Warum sich Journalisten vor allem mit den Arbeitsbedingungen auseinandersetzen, seit das Thema E-Mobilität groß geworden ist? So ganz stimmt das nicht. Andrea Böhm, Journalist der Zeit, hat schon im Jahr 2011 eine Reportage aus der Region geliefert, nachzulesen im Buch „Gott und die Krokodile“. Als Amnesty International 2016 ihren Report „This is what we die for“ veröffentlichten, recherchierten sie die Lieferketten der Elektronikhersteller wie Sony gleichermaßen. Auch Siddharth Kara, der im Text erwähnt ist, hat in den USA vor allem Elektronikhersteller angeklagt. Das haben Journalisten auch entsprechend wiedergegeben. Außerdem hat auch die steigende Nachfrage nach Batterien für die E-Mobilität dem Kobalt-Bergbau zuletzt zu einem Boom verholfen.

Klar, die Probleme mit Kobalt werden auch instrumentalisiert. Mir sind da Texte der rechtspopulistischen Autorin Vera Lengsfeld in Erinnerung, die mit dem Verweis auf die Arbeitsbedingungen die E-Mobilität als solche diskreditieren und Verbrenner verteidigen möchte. Ähnlich argumentiert auch die AfD.
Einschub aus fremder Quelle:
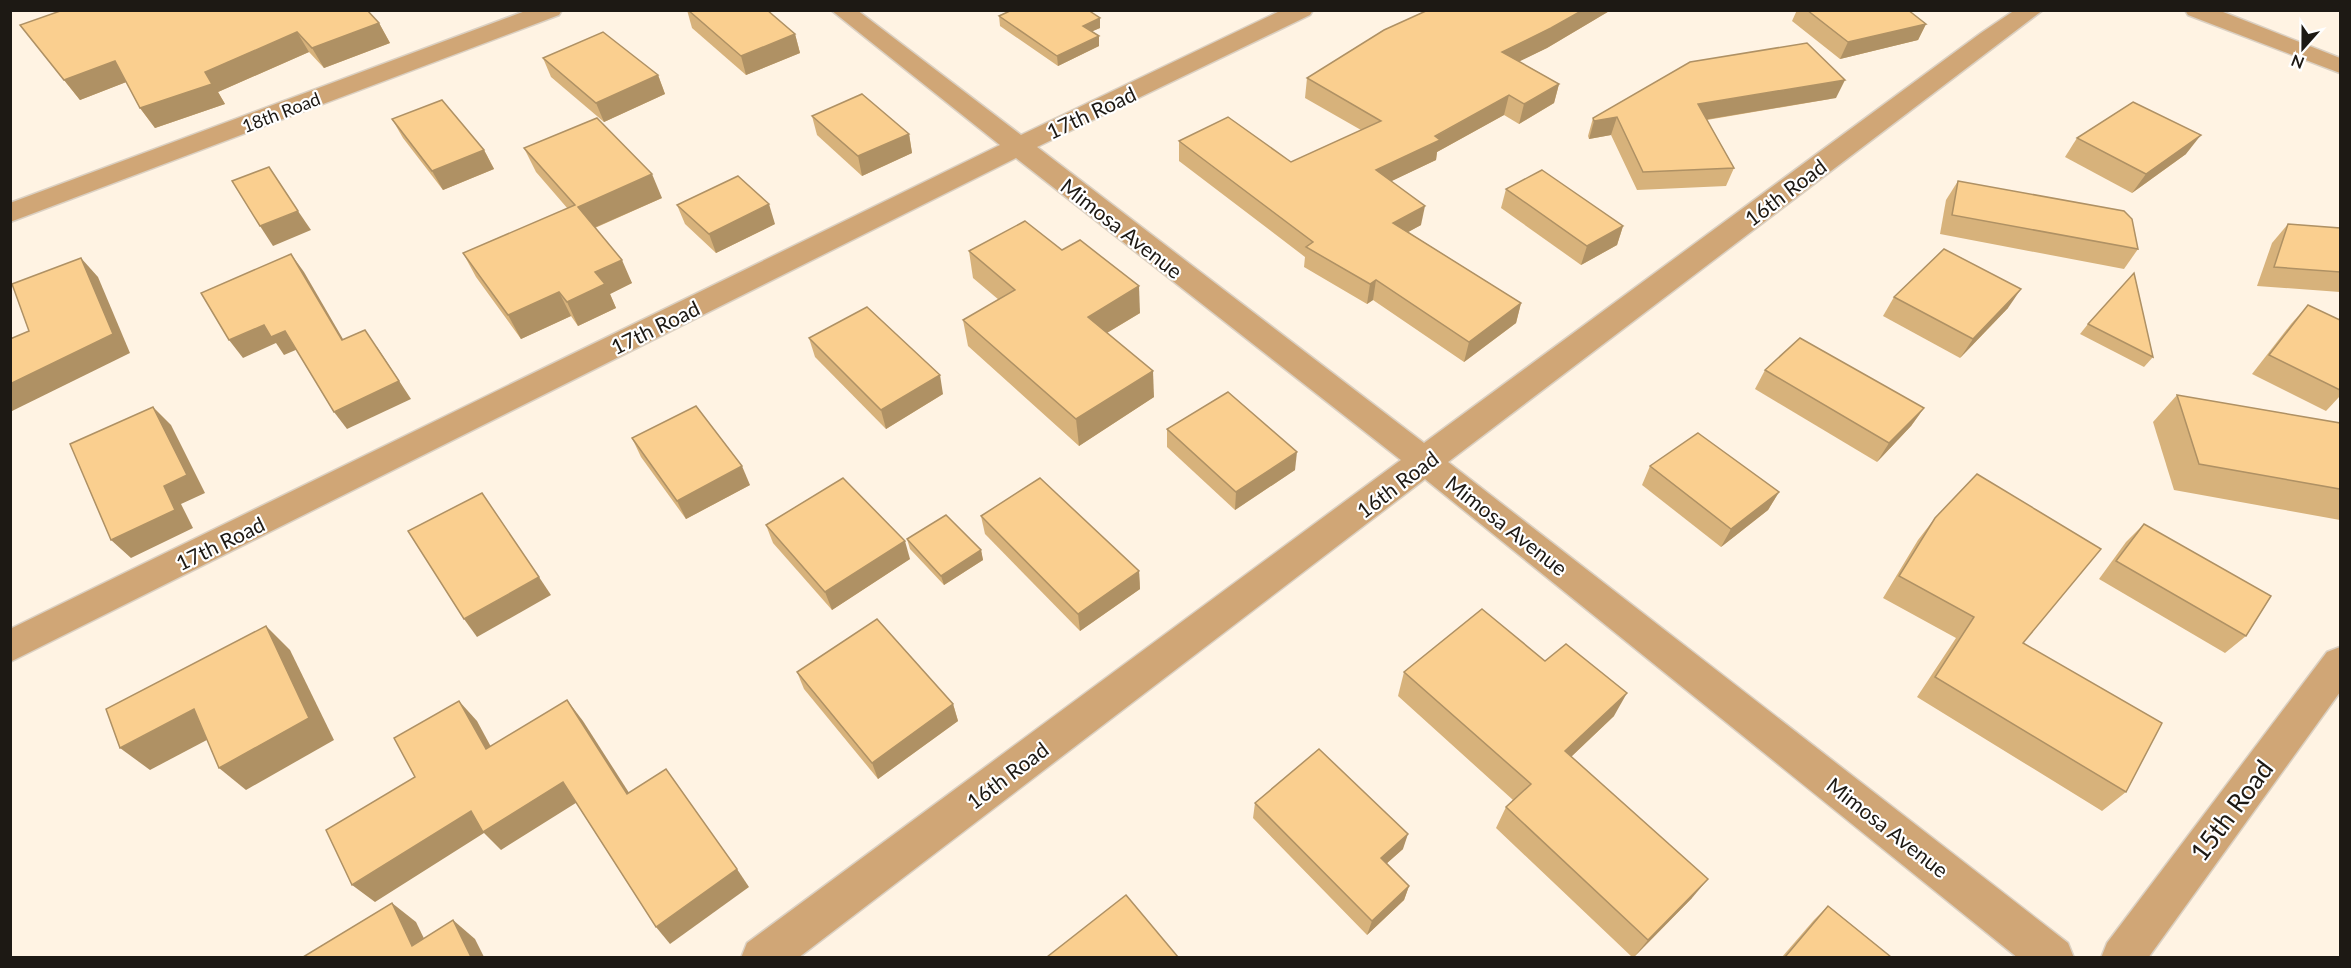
<svg xmlns="http://www.w3.org/2000/svg" width="2351" height="968" viewBox="0 0 2351 968" font-family="Lato,sans-serif">
	<style>
		.lines { fill: none; stroke-linecap: round; stroke-linejoin: round }
		.minor-casing { stroke: #dbd0c2; stroke-width: 3 }
		.minor { fill: #d0a676; fill-rule: evenodd }
		.wall { fill: #d7b27b }
		.shaded-wall { fill: #af9164 }
		.building { fill: #facf8f; stroke: #af9164; stroke-width: 1.5 }
		.labels { text-anchor: middle; dominant-baseline: central; stroke-width: 4.5; stroke-linejoin: round; paint-order: stroke }
		.far-street-label { font-size: 18px; fill: #1d1914; stroke: #fff }
		.street-label { font-size: 21px; fill: #1d1914; stroke: #fff }
		.near-street-label { font-size: 26px; fill: #1d1914; stroke: #fff }
	</style>
	<rect width="100%" height="100%" fill="#fff3e3"/>
	<g class="lines">
		<!-- minor casing -->
		<g class="minor-casing">
			<g id="minor">
				<polygon points="528,10 562,10 559,15 10,222 10,203"/>
				<polygon points="831,10 857,10 1021,135 1282,10 1313,10 1310,15 1037,147 1424,443 1981,33 2015,10 2043,10 1448,462 2068,943 2074,958 2018,958 1425,479 798,958 741,958 747,943 1401,460 1016,158 10,662 10,629 1000,145"/>
				<polygon points="2185,10 2218,10 2340,58 2340,73 2188,15"/>
				<polygon points="2340,647 2340,692 2148,958 2101,958 2107,943 2327,652"/>
			</g>
		</g>
		<!-- minor -->
		<use href="#minor" class="minor"/>
	</g>
	<!-- wall -->
	<g class="wall">
		<polygon points="687,10 767,10 795,34 800,53 746,75 692,28"/>
		<polygon points="1428,10 1611,10 1547,48 1519,61 1559,84 1554,103 1519,124 1504,115 1437,152 1436,160 1391,181 1421,225 1408,232 1521,303 1516,323 1464,362 1373,300 1367,304 1304,267 1305,257 1179,161 1179,141 1291,162 1361,130 1305,98 1307,78"/>
		<polygon points="1797,10 1914,10 1910,12 1926,24 1918,40 1840,59 1792,21"/>
		<polygon points="999,16 1100,18 1100,28 1092,31 1099,36 1099,46 1058,66 1000,26"/>
		<polygon points="379,23 390,43 324,68 309,52 218,92 225,104 155,128 140,108 126,82 80,100 20,25"/>
		<polygon points="543,58 658,75 665,94 604,122 551,77"/>
		<polygon points="1836,98 1707,120 1734,168 1726,186 1637,190 1611,135 1589,139 1588,136 1593,118"/>
		<polygon points="812,116 909,134 912,153 862,176 817,135"/>
		<polygon points="392,119 484,150 494,169 443,190 403,138"/>
		<polygon points="2077,138 2186,154 2132,193 2065,157"/>
		<polygon points="524,148 662,198 595,228 632,283 610,294 616,308 578,326 571,316 521,339 476,277 463,253 568,209 536,172"/>
		<polygon points="1958,181 2138,249 2124,269 1940,234 1946,200"/>
		<polygon points="1506,189 1623,226 1617,245 1581,265 1501,208"/>
		<polygon points="677,205 775,224 716,253 685,224"/>
		<polygon points="2288,224 2340,228 2340,292 2257,286 2272,243"/>
		<polygon points="969,251 1140,313 1107,333 1154,397 1079,446 968,346 963,320 999,300 973,278"/>
		<polygon points="1894,297 2008,308 1960,358 1883,316"/>
		<polygon points="2308,305 2340,320 2340,396 2326,411 2252,374 2291,324"/>
		<polygon points="2088,324 2153,357 2144,367 2080,334"/>
		<polygon points="809,338 943,394 886,429 815,357"/>
		<polygon points="1765,370 1924,408 1911,426 1877,462 1755,389"/>
		<polygon points="2177,395 2340,423 2340,520 2174,490 2153,422"/>
		<polygon points="1167,429 1295,470 1235,510 1167,447"/>
		<polygon points="632,438 750,485 686,519 641,457"/>
		<polygon points="1650,466 1779,492 1768,510 1721,547 1642,485"/>
		<polygon points="981,516 1139,571 1140,589 1080,631 985,534"/>
		<polygon points="1935,518 2126,792 2102,811 1917,697 1956,638 1883,598 1918,540"/>
		<polygon points="2144,524 2246,636 2225,653 2099,579 2126,542"/>
		<polygon points="766,525 910,559 832,610 773,543"/>
		<polygon points="907,539 981,550 983,560 944,585 910,549"/>
		<polygon points="1545,661 1614,716 1571,757 1692,898 1634,957 1632,957 1496,828 1506,807 1513,800 1398,696 1404,672"/>
		<polygon points="797,672 953,704 958,721 878,779 804,689"/>
		<polygon points="1255,803 1403,849 1387,863 1409,886 1404,900 1367,935 1253,818"/>
		<polygon points="1828,906 1891,957 1782,957 1814,920"/>
	</g>
	<!-- shaded-wall -->
	<g class="shaded-wall">
		<polygon points="1583,10 1611,10 1547,48 1498,72 1502,52"/>
		<polygon points="1100,18 1100,28 1084,35 1083,26"/>
		<polygon points="379,23 390,43 324,68 312,48"/>
		<polygon points="1926,24 1918,40 1840,59 1848,42"/>
		<polygon points="297,32 309,52 218,92 225,104 155,128 140,108 205,72"/>
		<polygon points="795,34 800,53 746,75 741,56"/>
		<polygon points="1099,36 1099,46 1058,66 1057,56"/>
		<polygon points="115,61 129,81 80,100 64,80"/>
		<polygon points="658,75 665,94 604,122 596,103"/>
		<polygon points="1845,80 1836,98 1691,122 1698,104"/>
		<polygon points="1559,84 1554,103 1519,124 1524,104"/>
		<polygon points="1509,95 1504,115 1437,152 1436,160 1373,190 1376,170"/>
		<polygon points="1617,117 1611,135 1589,139 1594,121"/>
		<polygon points="909,134 912,153 862,176 858,156"/>
		<polygon points="2201,135 2186,154 2132,193 2146,174"/>
		<polygon points="484,150 494,169 443,190 432,171"/>
		<polygon points="652,174 662,198 589,230 578,207"/>
		<polygon points="769,204 775,224 716,253 709,234"/>
		<polygon points="1425,206 1421,225 1390,242 1393,223"/>
		<polygon points="298,211 311,230 273,246 260,226"/>
		<polygon points="1623,226 1617,245 1581,265 1587,246"/>
		<polygon points="291,254 304,272 354,358 342,340"/>
		<polygon points="81,258 98,277 130,353 10,412 10,384"/>
		<polygon points="622,260 632,283 610,294 616,308 578,326 567,302 595,272"/>
		<polygon points="1376,280 1373,300 1367,304 1370,284"/>
		<polygon points="1139,286 1140,313 1090,343 1088,317"/>
		<polygon points="2021,289 2008,308 1960,358 1973,339"/>
		<polygon points="559,292 571,316 521,339 508,315"/>
		<polygon points="1521,303 1516,323 1464,362 1469,342"/>
		<polygon points="264,325 285,331 298,349 284,355 276,343 243,358 229,340"/>
		<polygon points="377,347 411,399 347,429 334,412"/>
		<polygon points="1153,371 1154,397 1079,446 1076,419"/>
		<polygon points="940,375 943,394 886,429 881,410"/>
		<polygon points="153,407 171,425 205,493 181,504 193,528 131,558 111,540 164,486"/>
		<polygon points="1924,408 1911,426 1877,462 1889,443"/>
		<polygon points="1297,452 1295,470 1235,510 1236,492"/>
		<polygon points="742,466 750,485 686,519 677,501"/>
		<polygon points="1779,492 1768,510 1721,547 1731,529"/>
		<polygon points="905,541 910,559 832,610 825,592"/>
		<polygon points="981,550 983,560 944,585 941,576"/>
		<polygon points="1139,571 1140,589 1080,631 1078,614"/>
		<polygon points="539,577 551,595 477,637 464,619"/>
		<polygon points="266,626 290,650 334,740 246,790 219,768"/>
		<polygon points="1627,693 1614,716 1554,773 1565,751"/>
		<polygon points="567,700 583,721 642,813 627,794"/>
		<polygon points="459,701 477,721 503,769 486,749"/>
		<polygon points="953,704 958,721 878,779 872,763"/>
		<polygon points="194,709 222,732 150,770 120,748"/>
		<polygon points="563,782 579,801 501,850 484,833 375,902 352,885 471,811"/>
		<polygon points="1408,834 1403,849 1377,872 1381,858"/>
		<polygon points="737,869 749,887 670,944 656,927"/>
		<polygon points="1708,879 1692,898 1634,957 1648,940"/>
		<polygon points="1409,886 1404,900 1367,935 1372,921"/>
		<polygon points="392,903 416,922 433,957 412,946"/>
		<polygon points="453,920 475,939 484,957 471,957"/>
	</g>
	<!-- building -->
	<g class="building">
		<polygon points="63,10 367,10 379,23 312,48 297,32 205,72 212,84 140,108 115,61 64,80 20,25"/>
		<polygon points="688,10 767,10 795,34 741,56"/>
		<polygon points="1012,10 1088,10 1100,18 1083,26 1099,36 1057,56 999,16"/>
		<polygon points="1428,10 1583,10 1551,28 1502,52 1559,84 1524,104 1509,95 1435,136 1440,140 1376,170 1425,206 1393,223 1521,303 1469,342 1376,280 1370,284 1306,247 1313,242 1179,141 1228,117 1291,162 1381,121 1307,78 1384,30"/>
		<polygon points="1807,10 1908,10 1926,24 1848,42"/>
		<polygon points="603,32 658,75 596,103 543,58"/>
		<polygon points="1807,43 1845,80 1698,104 1734,168 1643,172 1617,117 1594,121 1593,118 1690,62"/>
		<polygon points="862,94 909,134 858,156 812,116"/>
		<polygon points="442,100 484,150 432,171 392,119"/>
		<polygon points="2133,102 2201,135 2146,174 2077,138"/>
		<polygon points="597,118 652,174 578,207 622,260 595,272 605,284 567,302 559,292 508,315 463,253 575,205 524,148"/>
		<polygon points="269,167 298,211 260,226 232,181"/>
		<polygon points="1542,170 1623,226 1587,246 1506,189"/>
		<polygon points="738,176 769,204 709,234 677,205"/>
		<polygon points="1958,181 2124,211 2132,219 2138,249 1952,215"/>
		<polygon points="1025,221 1062,250 1080,240 1139,286 1088,317 1153,371 1076,419 963,320 1015,290 969,251"/>
		<polygon points="2288,224 2340,228 2340,272 2274,267"/>
		<polygon points="1944,249 2021,289 1973,339 1894,297"/>
		<polygon points="291,254 342,340 365,330 399,381 334,412 285,331 271,337 264,325 229,340 201,293"/>
		<polygon points="81,258 113,334 10,384 10,339 29,331 12,284"/>
		<polygon points="2134,273 2153,357 2088,324"/>
		<polygon points="2308,305 2340,320 2340,390 2269,355"/>
		<polygon points="867,307 940,375 881,410 809,338"/>
		<polygon points="1800,338 1924,408 1889,443 1765,370"/>
		<polygon points="1228,392 1297,452 1236,492 1167,429"/>
		<polygon points="2177,395 2340,423 2340,489 2199,464"/>
		<polygon points="696,406 742,466 677,501 632,438"/>
		<polygon points="153,407 187,475 164,486 175,510 111,540 70,444"/>
		<polygon points="1698,433 1779,492 1731,529 1650,466"/>
		<polygon points="1977,474 2101,549 2023,643 2162,723 2126,792 1935,677 1974,617 1899,576 1935,518"/>
		<polygon points="843,478 905,541 825,592 766,525"/>
		<polygon points="1040,478 1139,571 1078,614 981,516"/>
		<polygon points="482,493 539,577 464,619 408,531"/>
		<polygon points="946,515 981,550 941,576 907,539"/>
		<polygon points="2144,524 2271,596 2246,636 2116,561"/>
		<polygon points="1482,609 1545,661 1566,644 1627,693 1565,751 1708,879 1648,940 1506,807 1531,784 1404,672"/>
		<polygon points="877,619 953,704 872,763 797,672"/>
		<polygon points="266,626 309,718 219,768 194,709 120,748 106,709"/>
		<polygon points="567,700 627,794 666,769 737,869 656,927 563,782 483,832 471,811 352,885 326,830 415,777 394,738 459,701 486,749"/>
		<polygon points="1319,749 1408,834 1381,858 1409,886 1372,921 1255,803"/>
		<polygon points="1126,895 1178,957 1047,957"/>
		<polygon points="392,903 412,946 453,920 471,957 303,957"/>
		<polygon points="1828,906 1891,957 1785,957"/>
	</g>
	<g class="labels">
		<!-- far-street labels -->
		<g class="far-street-label">
			<text transform="translate(281 112) rotate(-21)">18th Road</text>
		</g>
		<!-- street labels -->
		<g class="street-label">
			<text transform="translate(1091 112) rotate(-25)">17th Road</text>
			<text transform="translate(1785 192) rotate(-37)">16th Road</text>
			<text transform="translate(1122 228) rotate(38)">Mimosa Avenue</text>
			<text transform="translate(655 327) rotate(-26)">17th Road</text>
			<text transform="translate(1397 484) rotate(-37)">16th Road</text>
			<text transform="translate(1507 525) rotate(38)">Mimosa Avenue</text>
			<text transform="translate(220 543) rotate(-26)">17th Road</text>
			<text transform="translate(1007 775) rotate(-37)">16th Road</text>
			<text transform="translate(1888 827) rotate(38)">Mimosa Avenue</text>
		</g>
		<!-- near-street labels -->
		<g class="near-street-label">
			<text transform="translate(2231 810) rotate(-53)">15th Road</text>
		</g>
	</g>
	<!-- border -->
	<rect width="2351" height="968" fill="none" stroke="#1d1914" stroke-width="24"/>
	<!-- north arrow -->
	<g transform="translate(2303 48) rotate(201)" stroke="#ffffff" stroke-width="4.5" paint-order="stroke">
	<path d="M0-4.5L10 22L0 15L-10 22Z" fill="#1d1914"/>
	<text y="-9" font-size="16" font-weight="bold" text-anchor="middle" fill="#1d1914">N</text>
	</g>
</svg>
Was sich ich da als Journalist machen? Lieber nicht über einen Missstand berichten, weil er Gruppen in die Hände spielen würde, deren Motive ich nicht teile? Natürlich nicht. Würde ich mir als Journalist vor jeder Recherche erst einmal die Frage stellen, wer die Argumente wie für sich nutzen könnte, wäre ich nicht mehr frei und unabhängig in meiner Arbeit. Gibt es Menschenrechtsverletzungen in Lieferketten, dann möchte ich darüber berichten.“

Es ging noch ein bisschen hin und her. Und ich glaube mittlerweile, an der ein oder anderen Stelle könnte in Texten zum Thema tatsächlich noch mal erwähnt werden, dass Kobalt beispielsweise auch als Metalllegierungen verbaut wird und zum Entschwefeln von Dieseln genutzt wird, also auch der Verbrenner nicht frei von Problemen ist. Aber ist es nötig, LeserInnen pädagogisch anzuleiten und jedes Mal im Detail zu erläutern, dass die E-Mobilität nicht angetreten ist, Menschenrechtsprobleme in den Lieferketten zu lösen, sondern die CO2-Bilanz zu mindern? Ich jedenfalls würde ihnen zutrauen, selbst auf diesen Gedanken zu kommen.